# For Kingdom Trails Fans: Knightslayer Photos



## thetrailboss (Jun 15, 2011)

Here are some pictures from the crew working on Knightslayer this past weekend.  Looks like a nice trail!


----------



## from_the_NEK (Jun 15, 2011)

Nice. Are all of those from Knighslayer or just the area where the escavator is putting in the wall ride?


----------



## thetrailboss (Jun 15, 2011)

from_the_NEK said:


> Nice. Are all of those from Knighslayer or just the area where the escavator is putting in the wall ride?


 
Well, both actually.  I regret not taking some of the lower part of Knightslayer (between HMP bridge and Sherburne base).


----------



## drjeff (Jun 15, 2011)

Well that certainly looks like it WON'T suck!


----------



## thetrailboss (Jun 15, 2011)

The trails I have seen on Burke Mountain are really great.  FWIW in all my years the lower mountain at Burke has never looked as good as it does now.  Grass is mowed, things are clean, and there are signs of activity.


----------



## bvibert (Jun 15, 2011)

Damn, I need to get up that way to ride one of these days!


----------



## djspookman (Jun 22, 2011)

got to see the trail in action last year, looks REALLY sweet and flowy, although some of the hits on it are too big for me.. looks like a blast though!

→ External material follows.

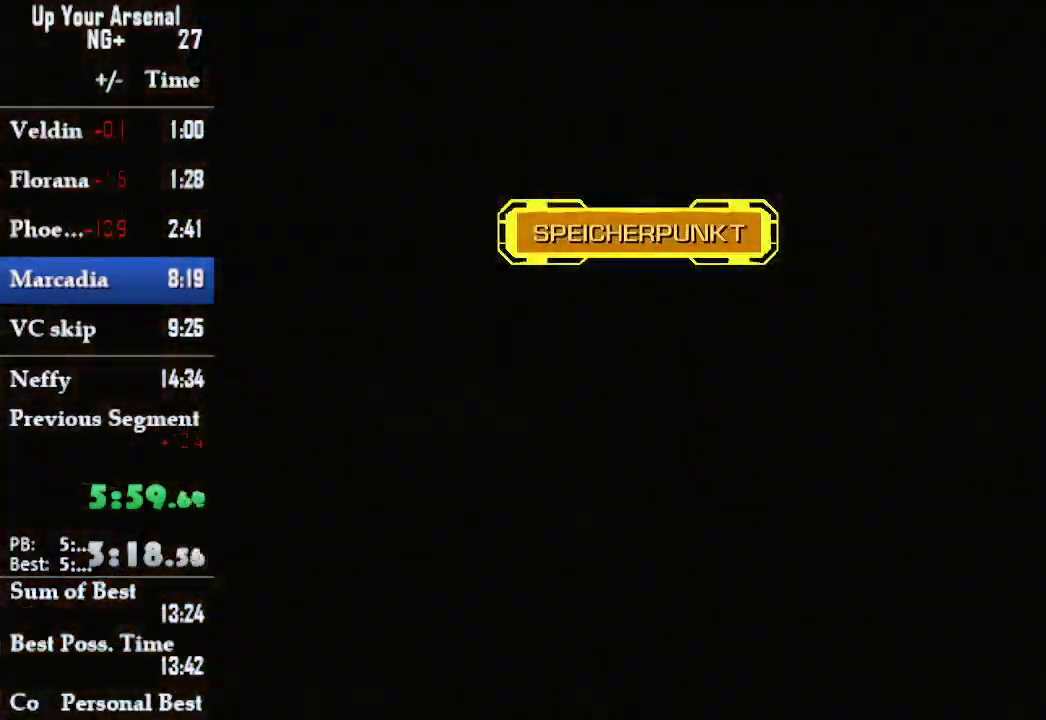
{"dt_ms": 500, "buttons": ["R1", "R2"], "left_stick": "center", "right_stick": "center", "events": [[33, "CROSS", "up"], [117, "CROSS", "down"], [200, "CROSS", "up"], [300, "CROSS", "down"], [367, "CROSS", "up"], [483, "R1", "down"], [483, "R2", "down"]]}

Oh, and FYI... Trout River Brewery (just down the road) has a brew called Knightslayer too.  It's mighty tasty!

dave


----------



## Nick (Jun 23, 2011)

This is at Burke? 

I'm kind of a wuss for some of those larger jumps. Been way to long since I've really been into it, here's a cool vid I found when googling it: 

http://www.vitalmtb.com/videos/member/Knight-Slayer,4196/Knight,1074


----------



## bvibert (Jun 23, 2011)

VITALMTB.com is cool, they have some good stuff there.  And that video was no exception.  Some of those jumps were definitely on the big side for me too...  I liked the looks of the bermed pump tracky looking sections though.


----------



## from_the_NEK (Jun 23, 2011)

Nick said:


> This is at Burke?
> 
> I'm kind of a wuss for some of those larger jumps. Been way to long since I've really been into it, here's a cool vid I found when googling it:
> 
> http://www.vitalmtb.com/videos/member/Knight-Slayer,4196/Knight,1074



Yep that is the Lower Mtn at Burke. This is where the "lift served" MTB is located.There are trails off of the summit but you have to drive, shuttle bus or ride your bike up. It will be interesting to see if they expand lift served to the upper mtn with the new HSQ.


----------